A woman who lives near the crash scene, Carolyn Hanson, said she saw law enforcement officers pull a man out of a vehicle and perform CPR. A passenger who got out of the car was also covered in blood, Hanson said.
Brooklyn Center is a city with a population of about 30,000 people located on the northwest border of Minneapolis.
‘Tragic’ shooting
By Sunday evening about 100 people had gathered near the scene, according to the Star Tribune.
Public mourners included Wright’s family and friends who gathered, wept and consoled each other alongside protesters who carried “Black Lives Matter” flags, jumped atop police cars, confronted officers, and walked peacefully in columns with their hands held up.
On one street, “Justice for Daunte Wright” was written in multi-coloured chalk.
Mike Elliott, the mayor of Brooklyn Center, called the shooting “tragic”.
“We are asking the protesters to continue to be peaceful and that peaceful protesters are not dealt with force,” he said on Twitter.
Minnesota Governor Tim Walz said he was monitoring the situation closely.
“Gwen and I are praying for Daunte Wright’s family as our state mourns another life of a Black man taken by law enforcement,” he said on Twitter.
The American Civil Liberties Union of Minnesota described the initial details of the shooting as “troubling”.

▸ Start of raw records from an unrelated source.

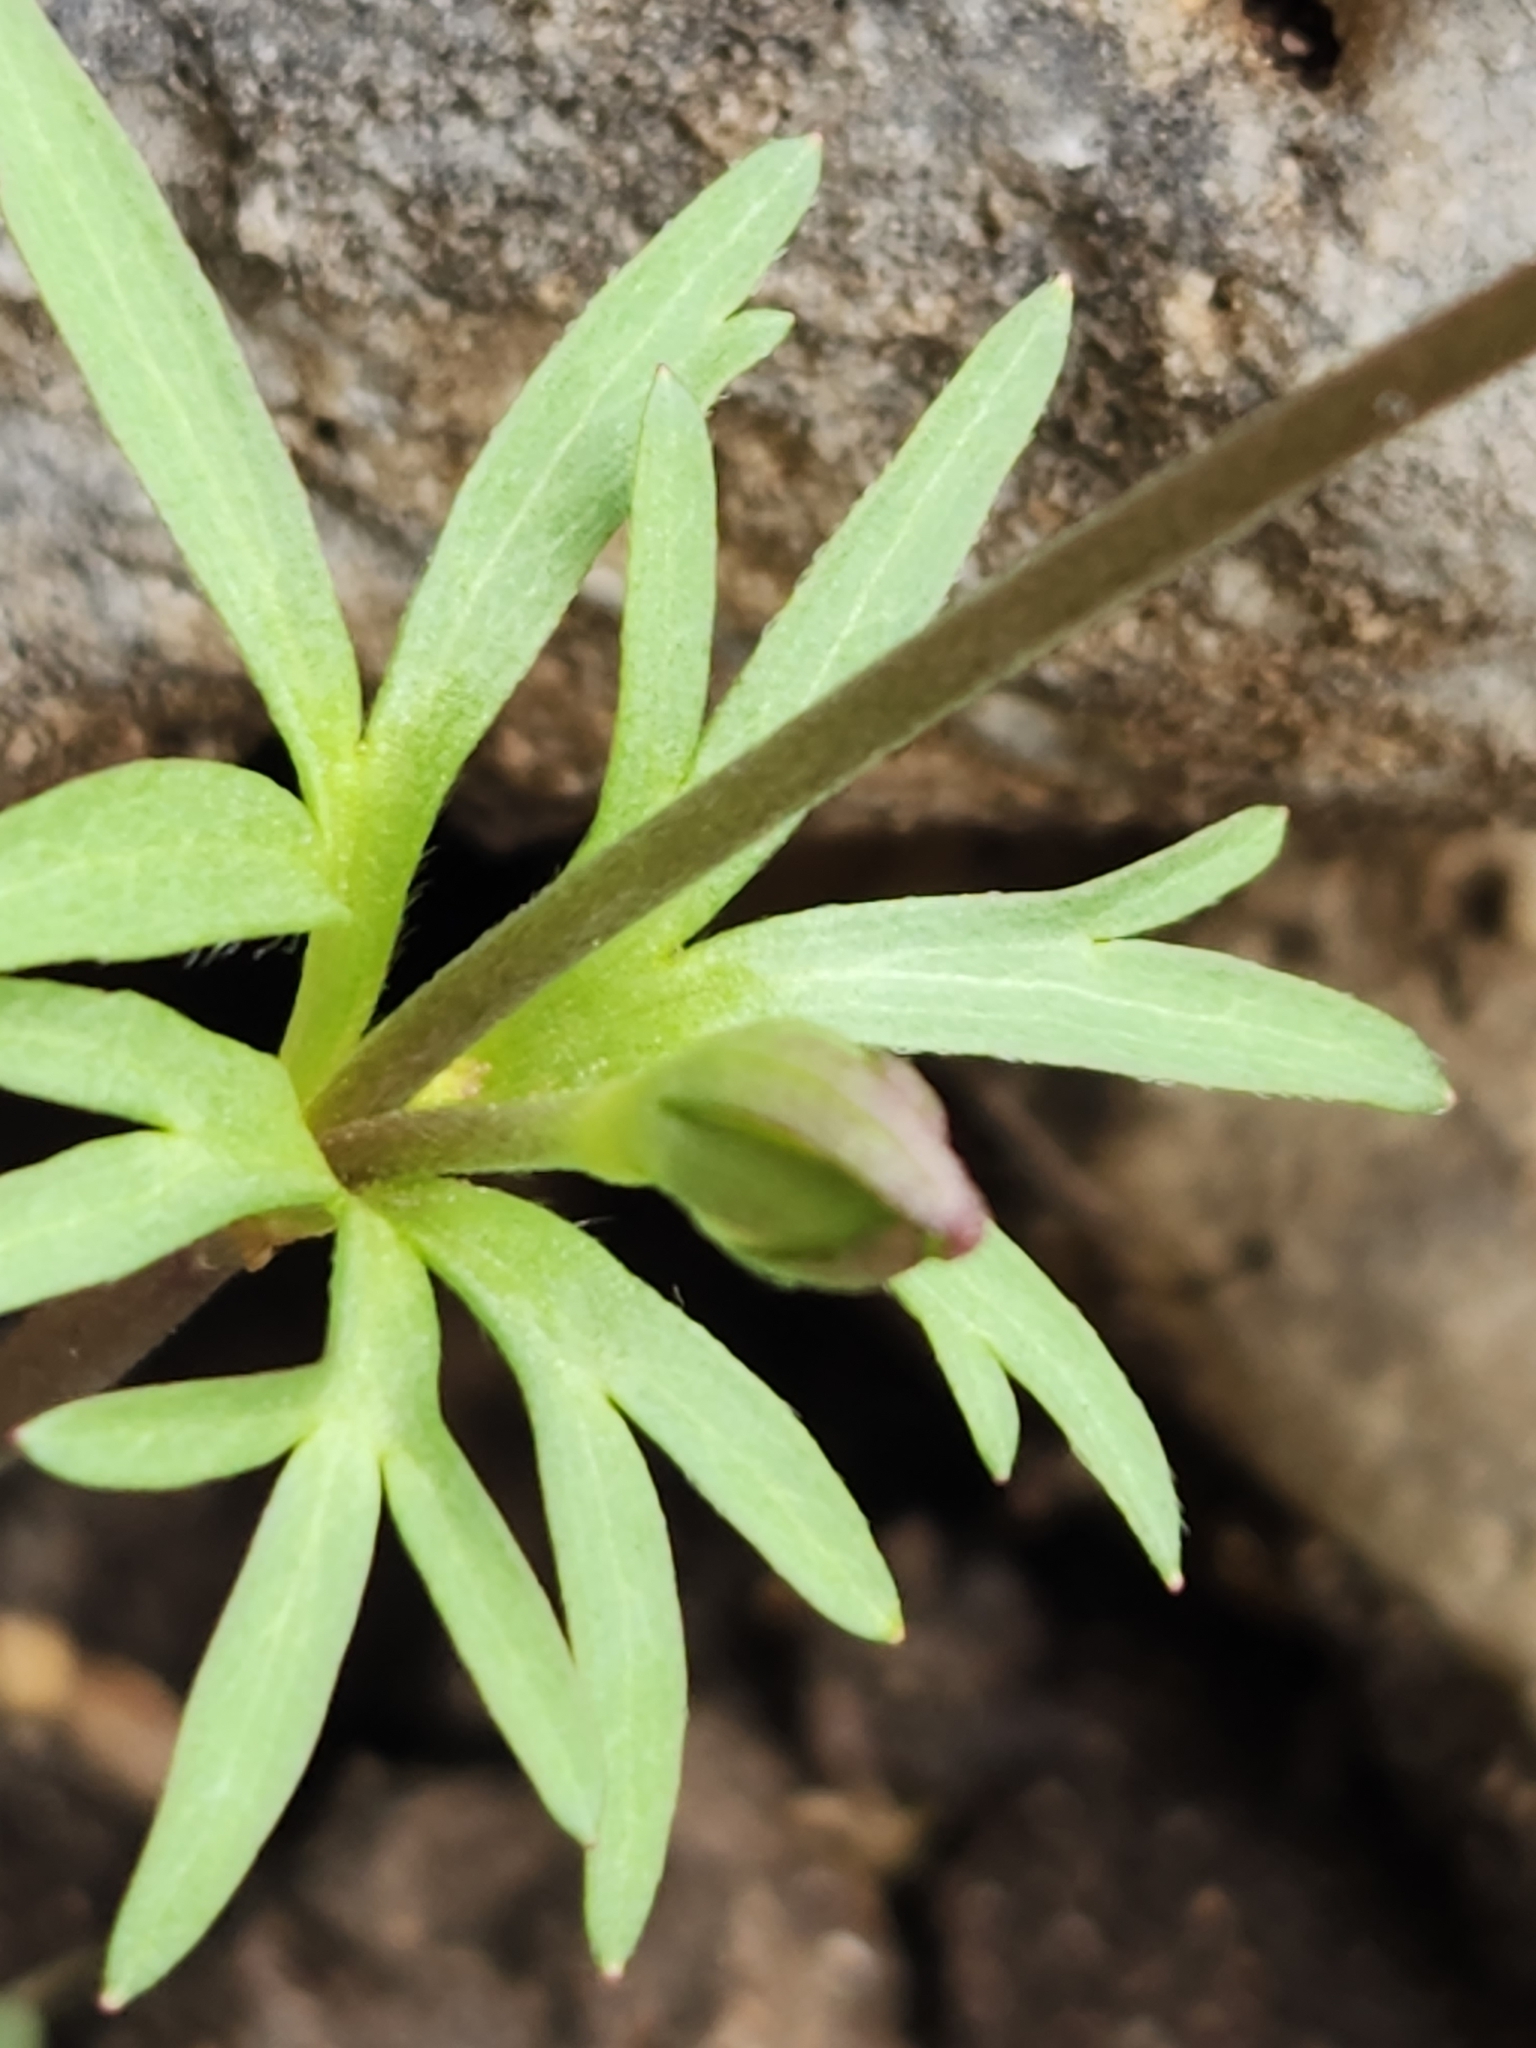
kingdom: Plantae
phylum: Tracheophyta
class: Magnoliopsida
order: Ranunculales
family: Ranunculaceae
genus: Anemone
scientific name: Anemone edwardsiana
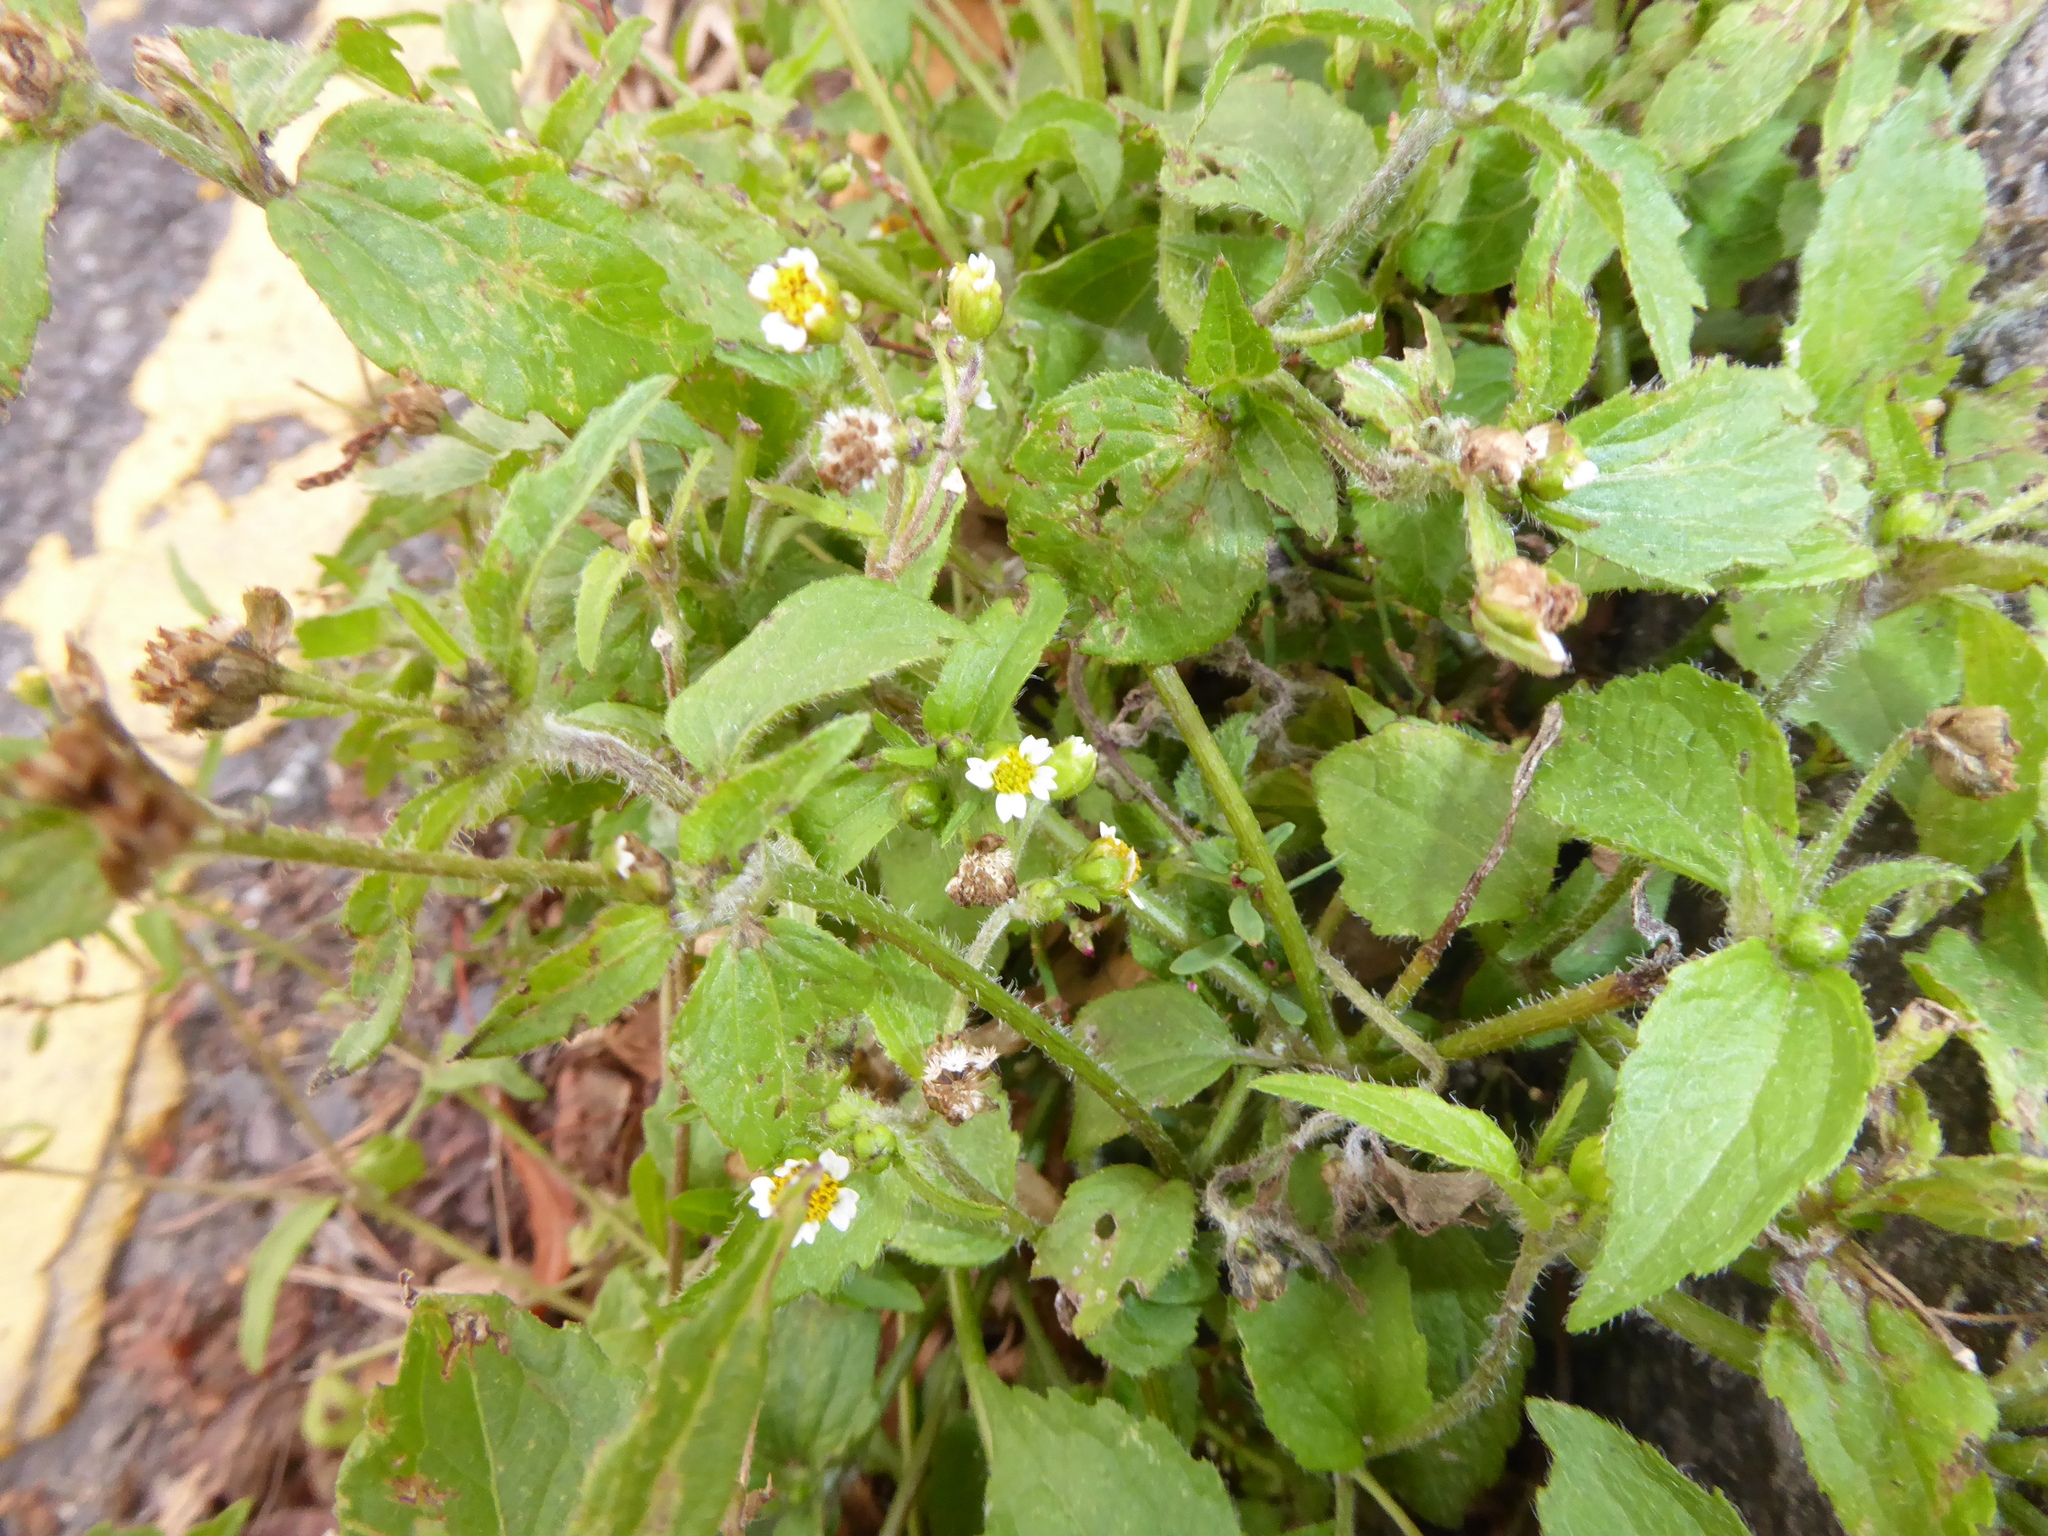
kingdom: Plantae
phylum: Tracheophyta
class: Magnoliopsida
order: Asterales
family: Asteraceae
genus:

“The ACLU-MN has deep concerns that police here appear to have used dangling air fresheners as an excuse for making a pretextual stop, something police do all too often to target Black people,” the group said in a statement. “The warrant appears to be for a non-felony.”
It called for a “transparent and independent investigation by an outside agency other than the Brooklyn Center Police”.
The ACLU also appealed for the “quick release of any body-cam footage” and “the naming of all officers and agencies involved”.